Bajo el título “Retos y realidades en innovación en la cadena de gran Consumo, durante y después del COVID19, el Observatorio de Innovación en Gran Consumo (OIGC) que impulsa el Institut Cerdà, organizó el pasado martes, 9 de junio, una jornada online con algunos de los expertos que forman parte del equipo del Observatorio para determinar y valorar lo que ha caracterizado el sector durante la pandemia y las nuevas realidades y retos a los que se deberá enfrentar después, para garantizar una correcta reactivación.

La sesión, que fue moderada por la responsable de innovación del Institut Cerdà, Cristina Arauz, contó con la presencia de Josep Puxeu, director general de la Asociación Nacional de Fabricantes de Bebidas Refrescantes (ANFABRA), Eduardo Calvo, Profesor asociado de Dirección de Producción, Tecnología y Operaciones de IESE y M. Carmen Vidal, Catedrática de Nutrición y Bromatología de la Universidad de Barcelona, todos ellos representantes del grupo de expertos que configuran el Observatorio.

Según Yolanda Cerdà, directora del Observatorio, “durante este 2020 hemos visto un incremento en el volumen de compras, sobre todo al inicio de la pandemia, pero también, como el canal que más crecía era el online y el aumento de las opciones de compra de cercanía debido a las restricciones de movilidad. Ello ha supuesto un cambio en los patrones de consumo. Ahora, se consumen productos más saludables, se consumen más caprichos entre horas, existe un mayor consumo de productos percibidos como “seguros” y se han incrementado las opciones de consumo en casa en decremento de las de fuera del hogar”.

El Observatorio ha detectado que las prioridades de las empresas han cambiado y lo prioritario ha sido dar respuesta a la emergencia sanitaria, social y económica. La cadena ha dirigido sus esfuerzos para proteger y apoyar a colaboradores y clientes, tomando todas las medidas de seguridad e higiene necesarias, sobretodo en los puntos de contacto con cliente y consumidor, y para reorganizar las líneas de producción, almacenes, rutas y puntos de venta.

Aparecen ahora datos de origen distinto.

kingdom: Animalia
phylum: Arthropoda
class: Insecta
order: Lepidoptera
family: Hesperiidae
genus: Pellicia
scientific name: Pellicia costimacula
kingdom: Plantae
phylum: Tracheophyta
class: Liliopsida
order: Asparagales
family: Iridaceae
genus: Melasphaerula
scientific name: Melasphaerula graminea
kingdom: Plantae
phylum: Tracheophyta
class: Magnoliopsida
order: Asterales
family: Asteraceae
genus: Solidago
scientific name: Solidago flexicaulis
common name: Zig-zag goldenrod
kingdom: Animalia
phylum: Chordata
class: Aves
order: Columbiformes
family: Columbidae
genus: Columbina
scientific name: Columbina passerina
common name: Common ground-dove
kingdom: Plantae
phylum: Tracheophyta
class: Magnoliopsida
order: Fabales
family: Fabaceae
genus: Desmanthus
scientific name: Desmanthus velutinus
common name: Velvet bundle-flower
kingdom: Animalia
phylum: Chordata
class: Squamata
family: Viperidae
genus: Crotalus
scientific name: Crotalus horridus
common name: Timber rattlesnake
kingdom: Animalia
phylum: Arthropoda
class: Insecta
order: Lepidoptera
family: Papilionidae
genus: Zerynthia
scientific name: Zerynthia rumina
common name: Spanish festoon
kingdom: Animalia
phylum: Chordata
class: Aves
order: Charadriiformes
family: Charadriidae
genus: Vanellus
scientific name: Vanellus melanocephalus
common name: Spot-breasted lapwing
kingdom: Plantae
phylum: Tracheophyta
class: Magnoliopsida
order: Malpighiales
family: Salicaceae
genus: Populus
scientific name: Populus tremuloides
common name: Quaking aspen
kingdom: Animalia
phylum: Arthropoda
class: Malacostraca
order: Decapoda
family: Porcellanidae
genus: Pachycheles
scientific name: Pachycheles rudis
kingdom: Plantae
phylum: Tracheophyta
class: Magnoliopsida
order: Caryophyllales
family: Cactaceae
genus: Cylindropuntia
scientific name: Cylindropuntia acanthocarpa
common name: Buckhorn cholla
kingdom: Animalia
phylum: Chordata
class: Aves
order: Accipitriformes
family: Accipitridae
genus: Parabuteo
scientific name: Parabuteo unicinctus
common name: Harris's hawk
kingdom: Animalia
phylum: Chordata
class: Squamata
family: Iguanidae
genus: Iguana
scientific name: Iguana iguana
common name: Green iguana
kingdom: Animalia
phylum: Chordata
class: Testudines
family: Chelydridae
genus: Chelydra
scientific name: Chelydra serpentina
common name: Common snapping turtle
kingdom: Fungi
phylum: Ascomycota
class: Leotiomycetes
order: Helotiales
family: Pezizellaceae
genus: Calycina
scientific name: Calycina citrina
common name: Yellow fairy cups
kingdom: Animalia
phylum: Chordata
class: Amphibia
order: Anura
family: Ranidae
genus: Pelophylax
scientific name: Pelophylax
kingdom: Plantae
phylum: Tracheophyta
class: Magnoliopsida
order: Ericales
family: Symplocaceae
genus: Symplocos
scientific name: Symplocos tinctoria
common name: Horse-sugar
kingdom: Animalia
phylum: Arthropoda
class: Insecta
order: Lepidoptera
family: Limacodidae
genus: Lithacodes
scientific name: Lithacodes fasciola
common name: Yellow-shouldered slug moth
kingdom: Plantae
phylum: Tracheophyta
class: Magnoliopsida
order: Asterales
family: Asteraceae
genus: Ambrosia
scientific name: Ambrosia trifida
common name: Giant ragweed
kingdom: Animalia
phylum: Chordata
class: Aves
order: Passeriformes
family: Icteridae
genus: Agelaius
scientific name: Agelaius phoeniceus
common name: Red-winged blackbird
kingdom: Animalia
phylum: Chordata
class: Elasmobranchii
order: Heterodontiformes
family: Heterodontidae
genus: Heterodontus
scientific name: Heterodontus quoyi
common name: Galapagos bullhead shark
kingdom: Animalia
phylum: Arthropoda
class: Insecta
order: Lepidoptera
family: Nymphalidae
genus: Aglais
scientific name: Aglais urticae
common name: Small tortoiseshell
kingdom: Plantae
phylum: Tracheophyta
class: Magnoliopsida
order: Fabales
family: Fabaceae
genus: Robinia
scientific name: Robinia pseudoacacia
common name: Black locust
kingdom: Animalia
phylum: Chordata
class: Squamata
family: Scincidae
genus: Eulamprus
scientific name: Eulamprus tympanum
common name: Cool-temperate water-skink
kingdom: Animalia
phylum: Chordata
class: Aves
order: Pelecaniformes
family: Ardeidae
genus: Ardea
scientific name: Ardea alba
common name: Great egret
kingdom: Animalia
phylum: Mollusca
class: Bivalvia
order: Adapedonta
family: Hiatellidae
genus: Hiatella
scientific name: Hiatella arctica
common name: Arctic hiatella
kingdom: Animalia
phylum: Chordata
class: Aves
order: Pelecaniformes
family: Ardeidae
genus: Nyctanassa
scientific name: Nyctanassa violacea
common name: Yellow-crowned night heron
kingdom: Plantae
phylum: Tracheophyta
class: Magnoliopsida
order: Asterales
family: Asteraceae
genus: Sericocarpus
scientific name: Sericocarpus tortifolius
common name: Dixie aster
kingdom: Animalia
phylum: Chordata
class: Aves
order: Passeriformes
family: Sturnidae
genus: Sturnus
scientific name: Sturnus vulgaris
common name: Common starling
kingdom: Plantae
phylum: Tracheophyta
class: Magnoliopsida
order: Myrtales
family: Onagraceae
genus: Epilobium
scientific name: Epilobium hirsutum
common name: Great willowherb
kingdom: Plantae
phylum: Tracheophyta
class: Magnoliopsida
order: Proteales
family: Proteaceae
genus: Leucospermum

Según el OIGC la situación ha acelerado tendencias como la digitalización del sector o la compra multicanal. Así, durante la pandemia, los principales motores de innovación en la cadena de gran consumo, se han focalizado en todo lo referente a la digitalización, a la sostenibilidad y al compromiso social y a lo que se ha dado en llamar inteligencia de datos.

Según Eduardo Calvo, “el principal reto actual es tener procesos. El foco se ha puesto en la necesidad de implementar procesos operativos que además de ser eficientes han de ser robustos”. Esos procesos han sido básicos en el ámbito de la logística y en ese sentido Josep Puxeu, afirma que, “la logística ha funcionado, la rotura de stocks ha sido mínima en todo el sector. La capilaridad del sistema ha funcionado bien y esto hay que ponerlo en valor. Al mismo tiempo, es importante que entre todas las medidas (económicas de ámbito europeo) que se han tomado y la afectación a la economía … no se ha dejado caer el Green deal. “El futuro en Europa o es sostenible o no será”. Pese a todo lo que ha pasado debemos seguir adelante con la sostenibilidad”.

Por su parte, M. Carmen Vidal, afirma que “desde el punto de vista de la alimentación los estudios que hemos realizado sobre los hábitos de los consumidores (todavía a falta de resultados definitivos) indican que se han dado cambios a positivo por una mayor concienciación, la necesidad de consumir productos frescos, productos de proximidad, más consumo de legumbres, cocinar más en casa…. Pero la gente también tiene un cierto temor a engordar por disminuir la actividad física y han disminuido los alimentos que pueden aportar más calorías…. Es decir hay unos indicadores que parece que han mejorado en el ámbito de la nutrición y de la seguridad alimentaria con la pandemia” y ello va a repercutir, sin duda, en los hábitos y tendencias de consumo por parte de los consumidores”.

Carles Cabrera, director general del Institut Cerdà, concluyó la jornada recordando que la experiencia vivida ha hecho mucho más fuerte la cadena de gran consumo, poniendo de relieve su papel esencial en la sociedad y su capacidad de innovación ante retos complejos como el actual. Por ello, según Cabrera “no hay ninguna duda que ahora también, el sector va a ser capaz de liderar en gran medida la reactivación económica, tanto por su capacidad, como por la experiencia adquirida”.